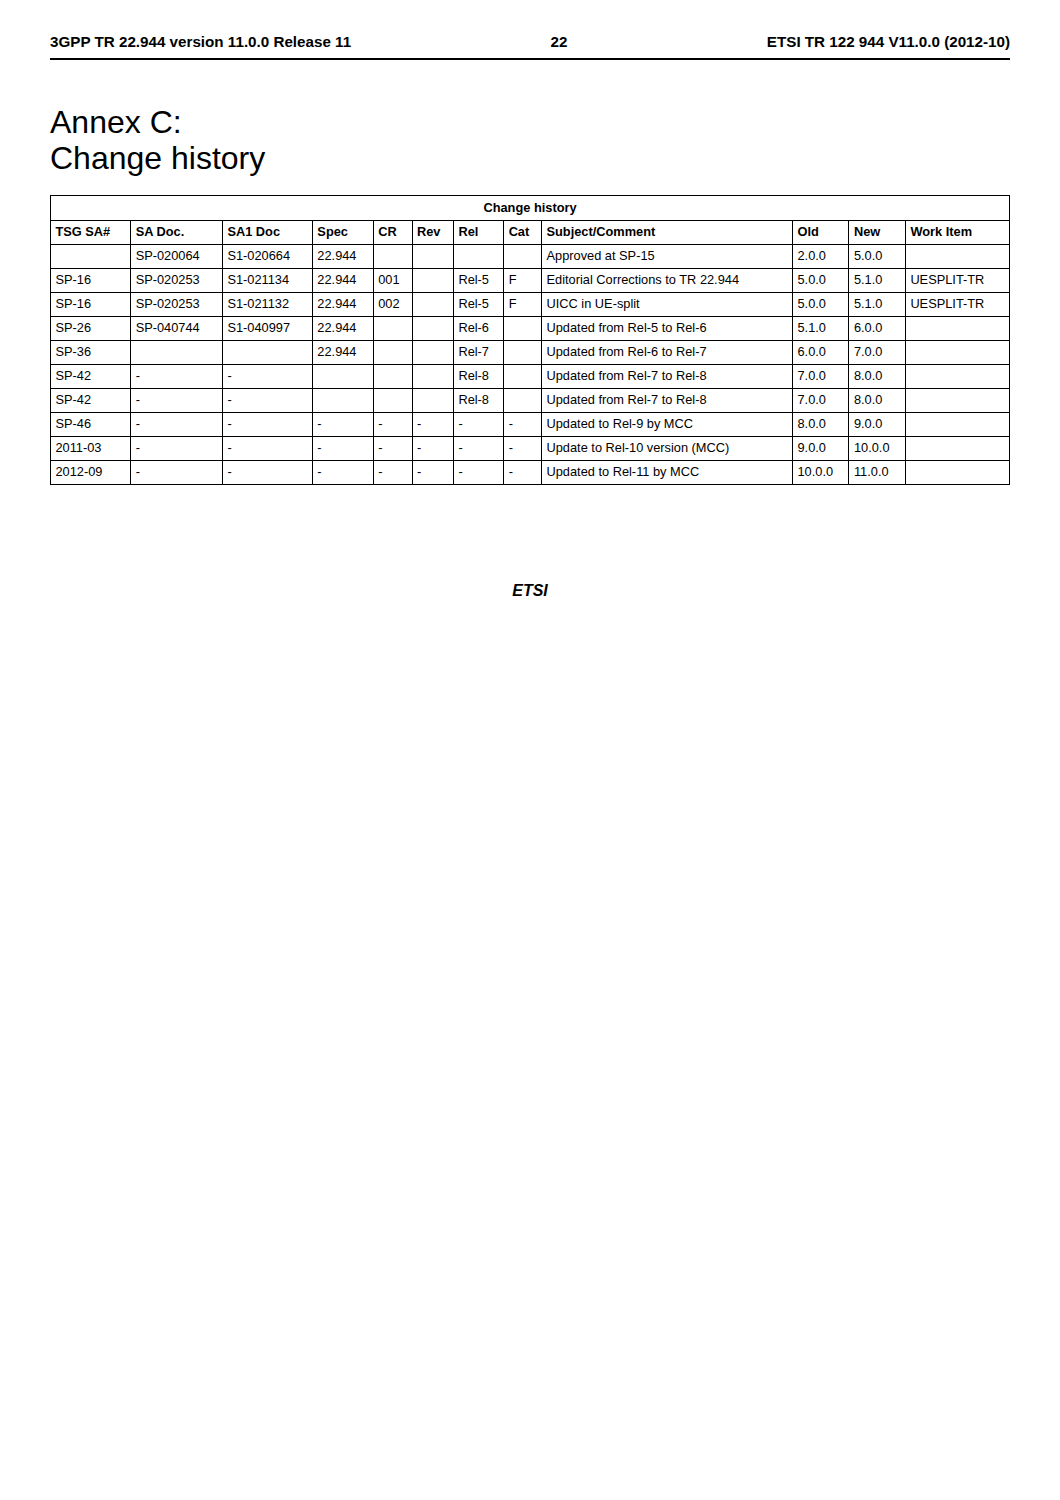3GPP TR 22.944 version 11.0.0 Release 11 22 ETSI TR 122 944 V11.0.0 (2012-10)
Annex C:Change history
Change history
| TSG SA# | SA Doc. | SA1 Doc | Spec | CR | Rev | Rel | Cat | Subject/Comment | Old | New | Work Item |
| --- | --- | --- | --- | --- | --- | --- | --- | --- | --- | --- | --- |
| | SP-020064 | S1-020664 | 22.944 | | | | | Approved at SP-15 | 2.0.0 | 5.0.0 | |
| SP-16 | SP-020253 | S1-021134 | 22.944 | 001 | | Rel-5 | F | Editorial Corrections to TR 22.944 | 5.0.0 | 5.1.0 | UESPLIT-TR |
| SP-16 | SP-020253 | S1-021132 | 22.944 | 002 | | Rel-5 | F | UICC in UE-split | 5.0.0 | 5.1.0 | UESPLIT-TR |
| SP-26 | SP-040744 | S1-040997 | 22.944 | | | Rel-6 | | Updated from Rel-5 to Rel-6 | 5.1.0 | 6.0.0 | |
| SP-36 | | | 22.944 | | | Rel-7 | | Updated from Rel-6 to Rel-7 | 6.0.0 | 7.0.0 | |
| SP-42 | - | - | | | | Rel-8 | | Updated from Rel-7 to Rel-8 | 7.0.0 | 8.0.0 | |
| SP-42 | - | - | | | | Rel-8 | | Updated from Rel-7 to Rel-8 | 7.0.0 | 8.0.0 | |
| SP-46 | - | - | - | - | - | - | - | Updated to Rel-9 by MCC | 8.0.0 | 9.0.0 | |
| 2011-03 | - | - | - | - | - | - | - | Update to Rel-10 version (MCC) | 9.0.0 | 10.0.0 | |
| 2012-09 | - | - | - | - | - | - | - | Updated to Rel-11 by MCC | 10.0.0 | 11.0.0 | |
ETSI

▶ _Your task_
Retype all of the material above precisely as it reads. Pictures are not part of the copy.

▶ _Written solution_
3GPP TR 22.944 version 11.0.0 Release 11 22 ETSI TR 122 944 V11.0.0 (2012-10)
Annex C:Change history
Change history
| TSG SA# | SA Doc. | SA1 Doc | Spec | CR | Rev | Rel | Cat | Subject/Comment | Old | New | Work Item |
| --- | --- | --- | --- | --- | --- | --- | --- | --- | --- | --- | --- |
| | SP-020064 | S1-020664 | 22.944 | | | | | Approved at SP-15 | 2.0.0 | 5.0.0 | |
| SP-16 | SP-020253 | S1-021134 | 22.944 | 001 | | Rel-5 | F | Editorial Corrections to TR 22.944 | 5.0.0 | 5.1.0 | UESPLIT-TR |
| SP-16 | SP-020253 | S1-021132 | 22.944 | 002 | | Rel-5 | F | UICC in UE-split | 5.0.0 | 5.1.0 | UESPLIT-TR |
| SP-26 | SP-040744 | S1-040997 | 22.944 | | | Rel-6 | | Updated from Rel-5 to Rel-6 | 5.1.0 | 6.0.0 | |
| SP-36 | | | 22.944 | | | Rel-7 | | Updated from Rel-6 to Rel-7 | 6.0.0 | 7.0.0 | |
| SP-42 | - | - | | | | Rel-8 | | Updated from Rel-7 to Rel-8 | 7.0.0 | 8.0.0 | |
| SP-42 | - | - | | | | Rel-8 | | Updated from Rel-7 to Rel-8 | 7.0.0 | 8.0.0 | |
| SP-46 | - | - | - | - | - | - | - | Updated to Rel-9 by MCC | 8.0.0 | 9.0.0 | |
| 2011-03 | - | - | - | - | - | - | - | Update to Rel-10 version (MCC) | 9.0.0 | 10.0.0 | |
| 2012-09 | - | - | - | - | - | - | - | Updated to Rel-11 by MCC | 10.0.0 | 11.0.0 | |
ETSI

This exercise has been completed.